NHS Hertfordshire has said supplies are low in some areas – but refused to say which are worst hit.

Heather Gray, head of pharmacy and medicines management, said: “We have identified those practices whose stocks are low. We are helping them obtain supplies from other practices.”

The campaign against seasonal flu usually starts in October – but this year its advertising was cancelled by the coalition government to save money.

GPs have been writing to people over 65 or in at-risk groups – such as pregnant women and sufferers of asthma, heart disease and bronchitis. They are encouraged to get the trivalent seasonal flu jab.

GP Tony Hall said The New Surgery in Church Yard, Tring, where he works, has enough flu vaccines for his patients.

He said: “Patients – please, do not panic. If you cannot get the flu vaccine, you can get tamiflu.”

Tamiflu must be taken within 48 hours of catching the flu – but can alleviate symptoms that would get much worse.

The tell-tale signs of flu are a high fever, sore head, aching muscles, coughing and sneezing while eating or being in contact with someone else who has it.

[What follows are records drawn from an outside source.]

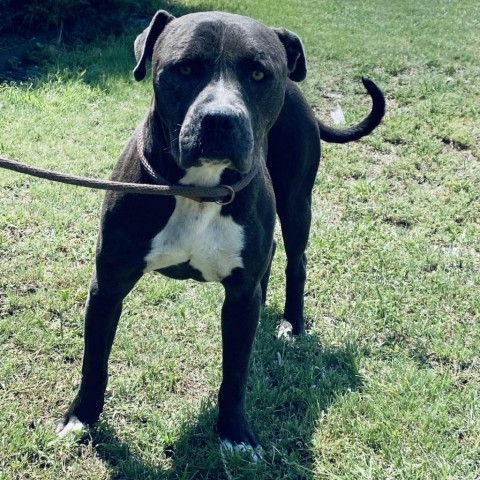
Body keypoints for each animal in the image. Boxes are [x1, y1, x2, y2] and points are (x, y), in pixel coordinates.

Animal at [55, 9, 386, 456]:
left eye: (259, 74)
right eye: (185, 68)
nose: (220, 119)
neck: (199, 189)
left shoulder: (240, 298)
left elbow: (235, 374)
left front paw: (235, 433)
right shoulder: (108, 285)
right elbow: (94, 362)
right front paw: (81, 418)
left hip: (297, 204)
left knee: (296, 261)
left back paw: (292, 324)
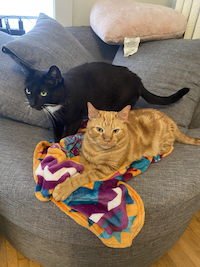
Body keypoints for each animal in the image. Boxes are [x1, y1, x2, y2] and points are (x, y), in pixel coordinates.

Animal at [23, 62, 189, 142]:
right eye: (28, 91)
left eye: (43, 93)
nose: (32, 104)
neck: (56, 105)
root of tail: (138, 79)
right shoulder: (55, 121)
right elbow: (57, 135)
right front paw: (56, 146)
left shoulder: (75, 119)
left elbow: (68, 134)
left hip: (119, 104)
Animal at [52, 102, 200, 201]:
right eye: (99, 129)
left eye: (115, 131)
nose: (107, 139)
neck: (98, 151)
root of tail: (171, 120)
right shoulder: (84, 155)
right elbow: (83, 165)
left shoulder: (106, 168)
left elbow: (83, 176)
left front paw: (65, 186)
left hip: (162, 145)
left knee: (169, 146)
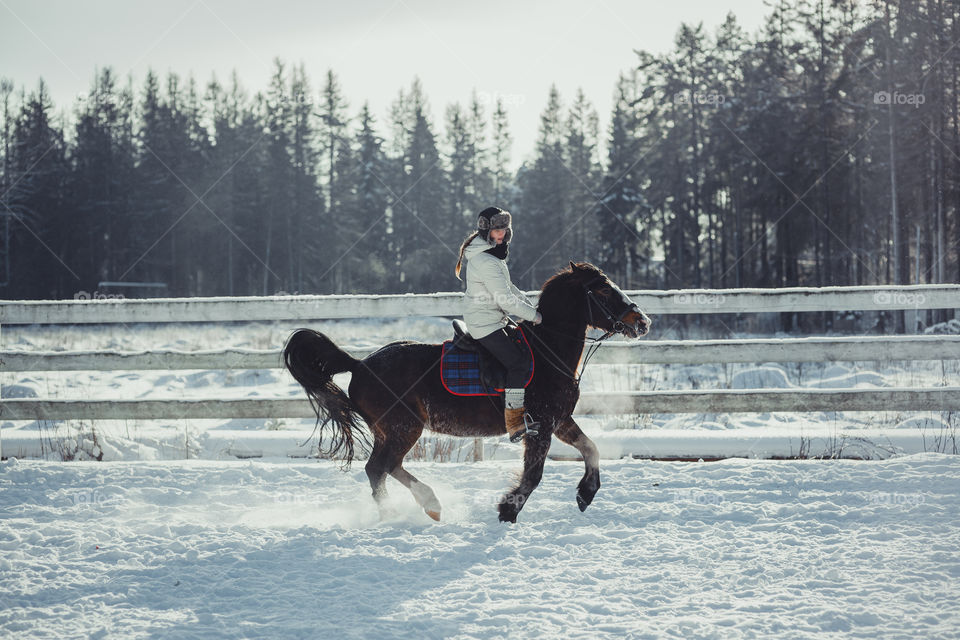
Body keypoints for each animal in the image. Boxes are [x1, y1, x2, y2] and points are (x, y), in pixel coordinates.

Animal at [282, 262, 648, 524]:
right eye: (603, 290)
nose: (642, 321)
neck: (547, 353)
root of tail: (358, 365)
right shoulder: (541, 425)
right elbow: (534, 474)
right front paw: (507, 510)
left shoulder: (560, 421)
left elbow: (591, 449)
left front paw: (586, 494)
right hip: (404, 428)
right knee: (378, 469)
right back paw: (396, 514)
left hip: (393, 431)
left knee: (387, 467)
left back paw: (430, 504)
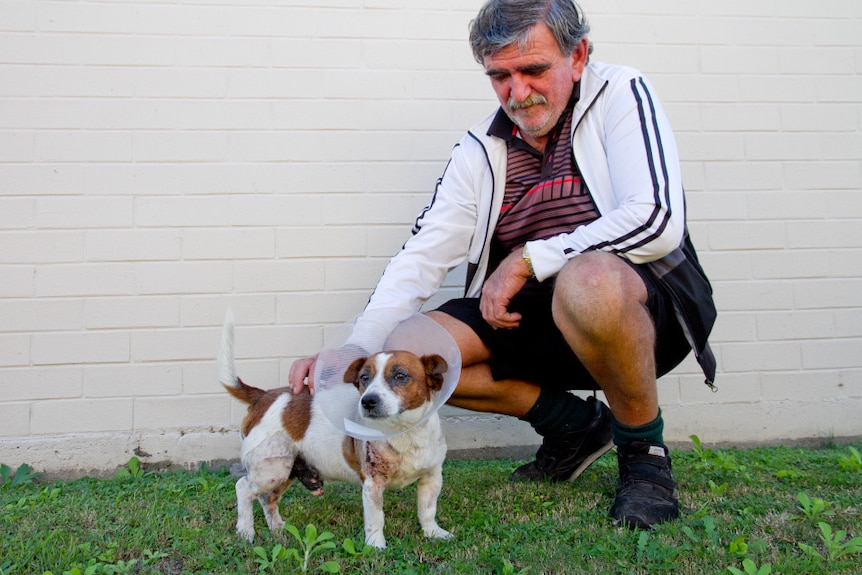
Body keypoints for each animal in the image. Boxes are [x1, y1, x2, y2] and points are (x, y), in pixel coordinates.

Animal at [218, 312, 452, 552]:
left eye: (400, 376)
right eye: (364, 378)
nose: (368, 401)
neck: (403, 433)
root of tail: (263, 396)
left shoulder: (432, 478)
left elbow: (427, 510)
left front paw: (433, 533)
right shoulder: (372, 485)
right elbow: (376, 519)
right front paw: (375, 546)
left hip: (285, 471)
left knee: (267, 499)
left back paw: (278, 528)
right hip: (270, 469)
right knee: (243, 488)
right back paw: (245, 531)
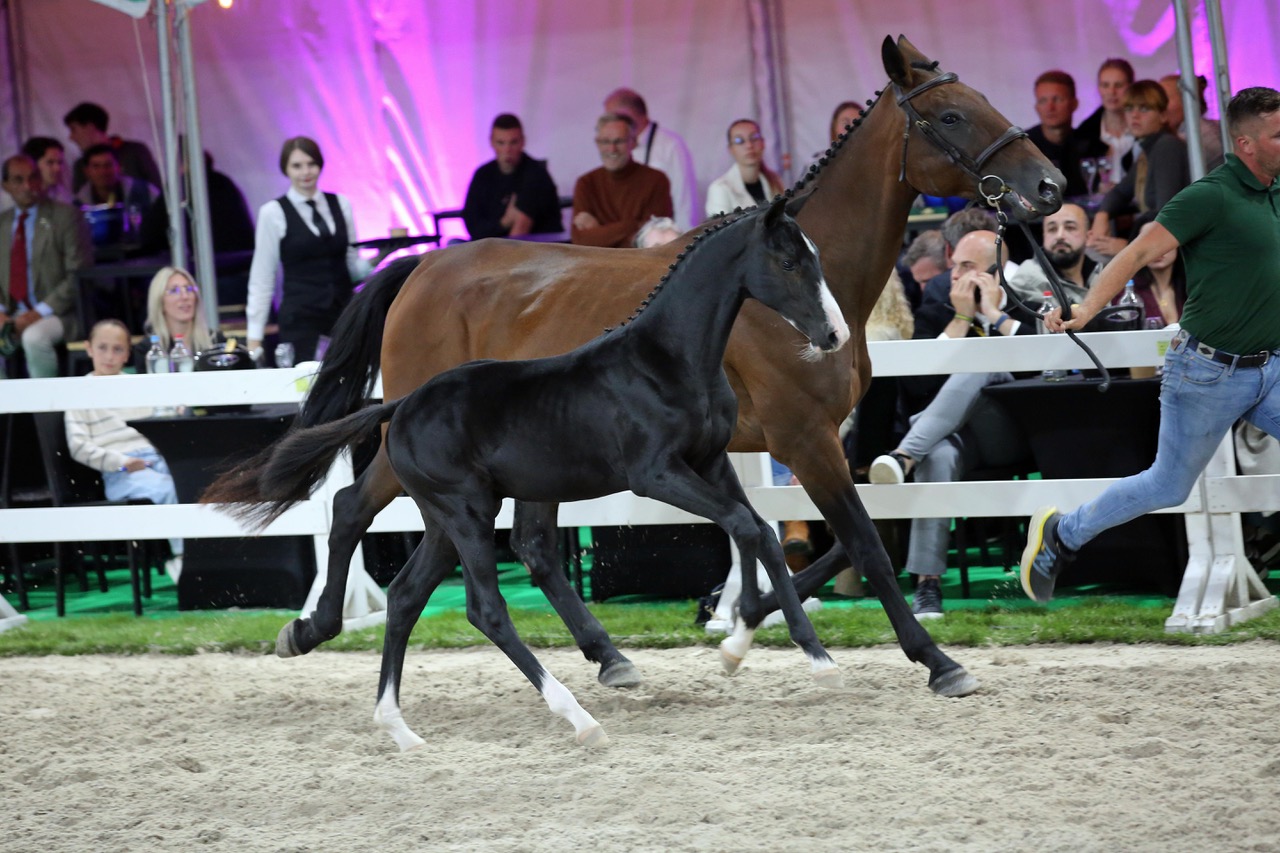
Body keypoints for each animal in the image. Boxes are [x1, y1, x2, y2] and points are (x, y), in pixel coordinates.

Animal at [240, 199, 849, 742]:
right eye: (788, 262)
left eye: (816, 256)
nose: (835, 336)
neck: (666, 359)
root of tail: (400, 406)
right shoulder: (656, 474)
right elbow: (744, 526)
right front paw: (775, 651)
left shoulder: (711, 463)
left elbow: (759, 531)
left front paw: (784, 653)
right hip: (467, 512)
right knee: (483, 607)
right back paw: (579, 718)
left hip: (442, 522)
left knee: (406, 596)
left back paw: (397, 727)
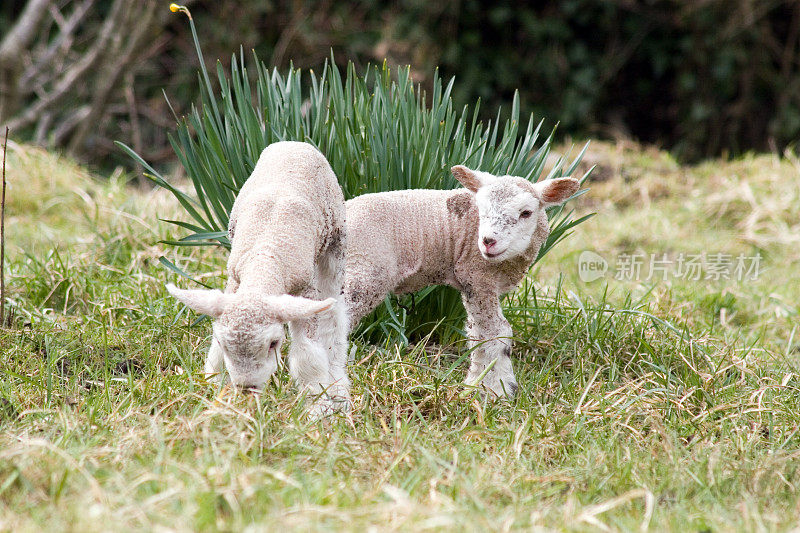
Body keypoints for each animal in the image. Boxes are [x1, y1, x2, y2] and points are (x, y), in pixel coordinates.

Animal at [164, 141, 348, 416]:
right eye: (223, 343)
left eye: (273, 343)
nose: (246, 388)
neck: (266, 255)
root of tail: (294, 143)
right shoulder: (234, 280)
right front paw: (215, 387)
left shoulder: (304, 288)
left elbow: (307, 351)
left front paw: (316, 403)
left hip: (336, 240)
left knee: (334, 315)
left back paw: (338, 384)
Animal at [342, 164, 576, 396]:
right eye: (481, 210)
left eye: (526, 213)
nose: (488, 241)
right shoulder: (476, 273)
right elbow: (497, 331)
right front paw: (500, 388)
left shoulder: (473, 282)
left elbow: (477, 333)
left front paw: (476, 383)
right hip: (365, 267)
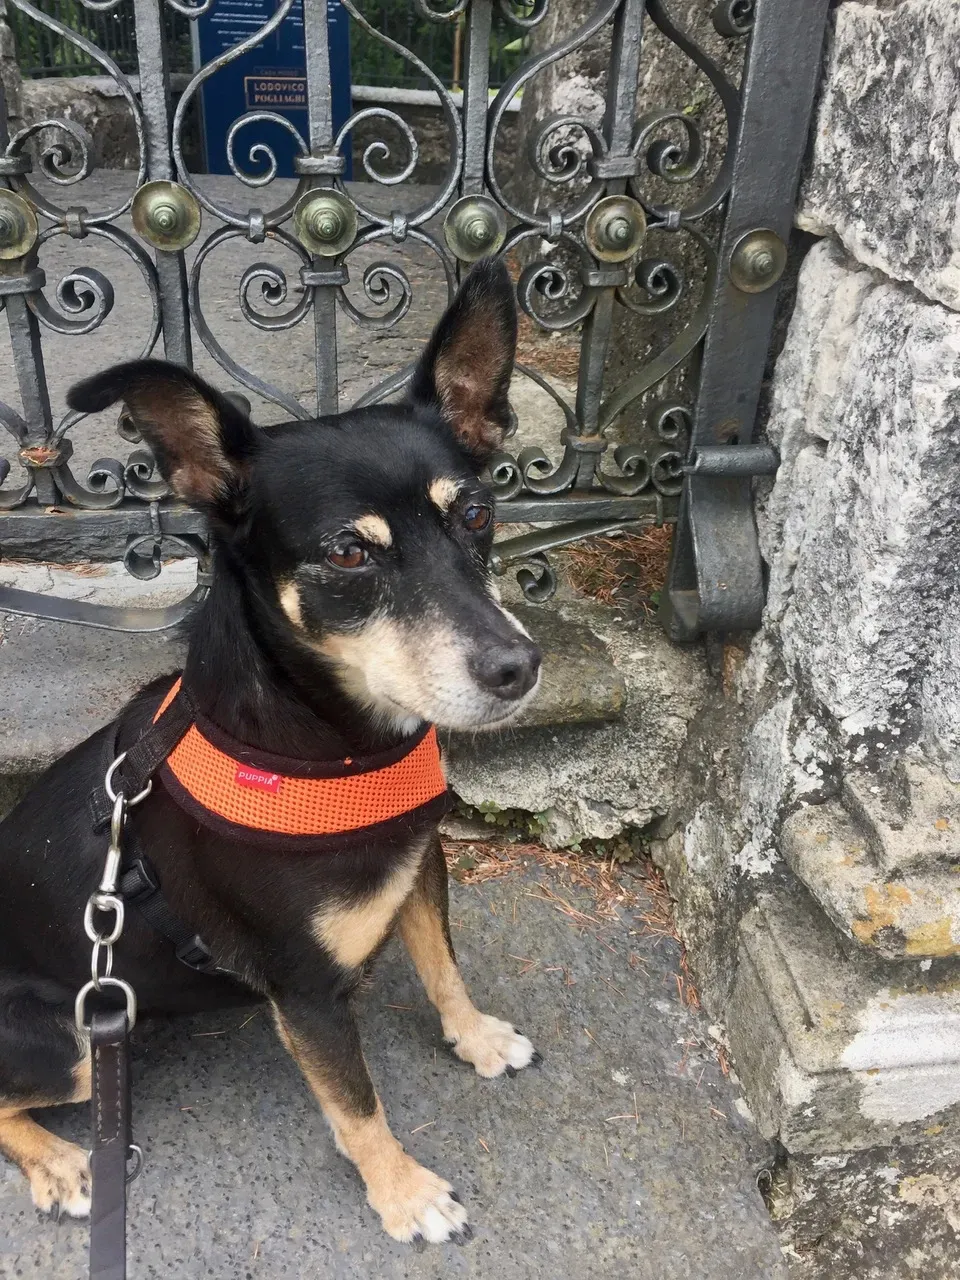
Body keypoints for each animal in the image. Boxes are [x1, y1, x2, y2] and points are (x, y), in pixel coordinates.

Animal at [0, 262, 542, 1249]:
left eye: (478, 511)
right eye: (348, 552)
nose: (518, 668)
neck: (335, 751)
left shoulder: (420, 865)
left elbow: (443, 964)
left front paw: (476, 1036)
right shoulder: (306, 991)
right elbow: (358, 1104)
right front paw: (403, 1194)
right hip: (66, 1045)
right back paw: (62, 1164)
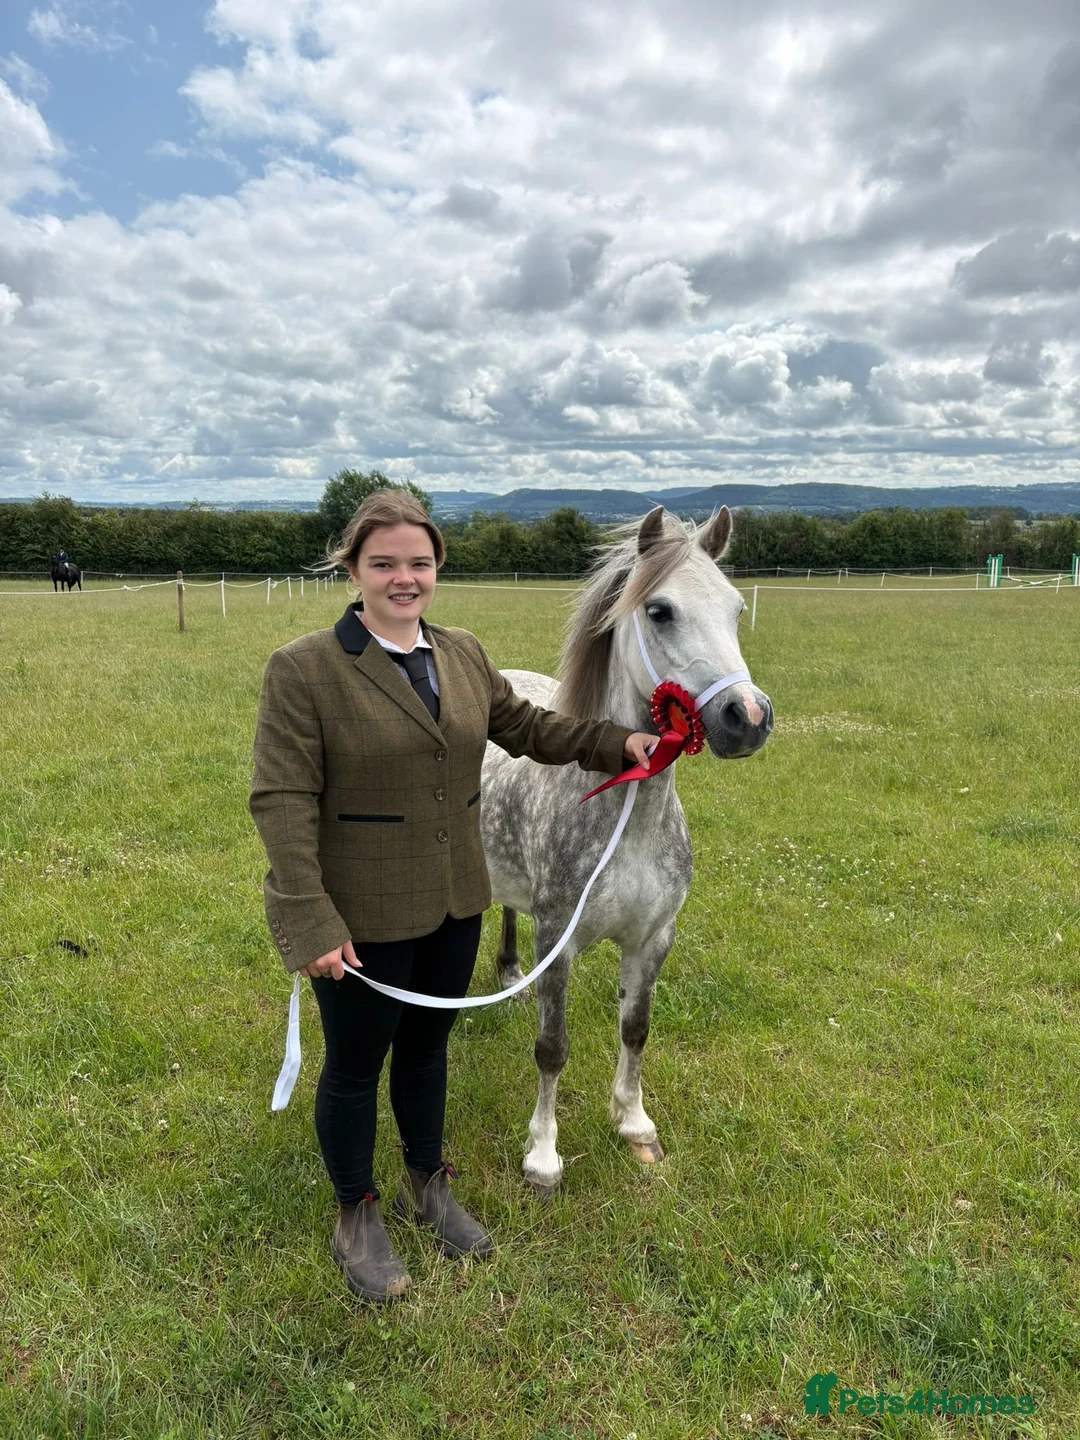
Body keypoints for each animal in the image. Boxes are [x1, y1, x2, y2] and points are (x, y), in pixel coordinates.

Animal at [479, 504, 772, 1194]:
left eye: (735, 609)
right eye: (660, 610)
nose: (748, 717)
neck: (627, 819)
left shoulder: (653, 938)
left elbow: (635, 1029)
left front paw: (634, 1123)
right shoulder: (557, 941)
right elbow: (552, 1049)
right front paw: (542, 1156)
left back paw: (509, 975)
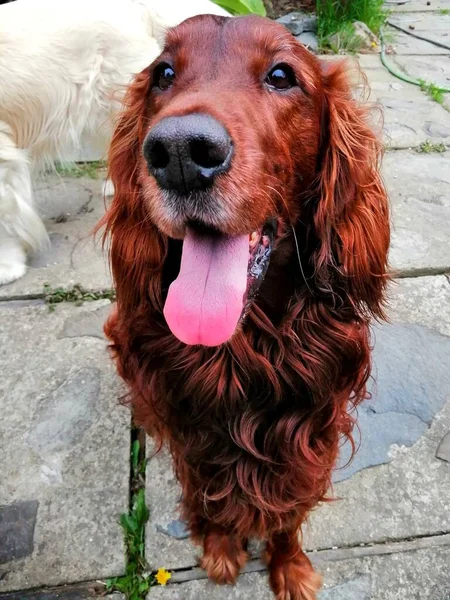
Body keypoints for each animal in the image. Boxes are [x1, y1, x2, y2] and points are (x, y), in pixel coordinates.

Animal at [100, 14, 388, 600]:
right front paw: (220, 547)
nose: (180, 154)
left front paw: (290, 566)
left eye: (281, 75)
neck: (242, 349)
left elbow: (287, 512)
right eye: (164, 74)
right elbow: (207, 495)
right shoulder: (191, 432)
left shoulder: (309, 433)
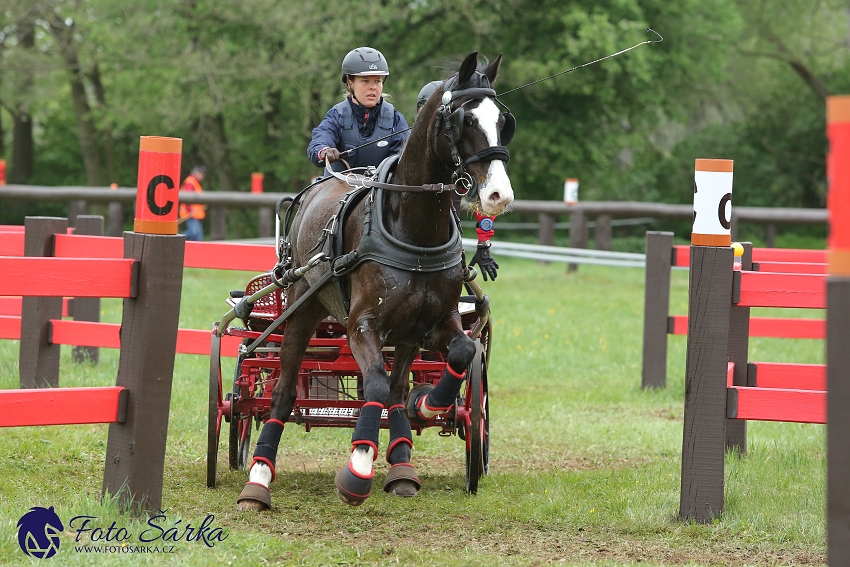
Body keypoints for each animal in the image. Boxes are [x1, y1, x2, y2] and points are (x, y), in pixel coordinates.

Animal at [235, 51, 512, 510]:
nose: (498, 196)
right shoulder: (362, 325)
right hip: (303, 309)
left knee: (397, 387)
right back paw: (258, 478)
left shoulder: (432, 323)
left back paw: (401, 464)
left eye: (503, 119)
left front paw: (426, 406)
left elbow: (458, 354)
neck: (414, 231)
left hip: (403, 336)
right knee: (283, 391)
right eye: (465, 119)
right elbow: (376, 385)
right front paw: (358, 467)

Ms Gray said GPs with insufficient supplies of flu vaccine can offer at-risk patients the vaccine for the H1N1 swine flu strain.

She said: “H1N1 is causing the vast majority of serious complications that a few patients are experiencing.”

The Gazette reported last week that 26-year-old Caroline Benoist, animal trainer for the Harry Potter movies, is suspected to have died from swine flu.

But Mr Hall said: “Normal healthy people who catch swine flu are unlikely to die from it.”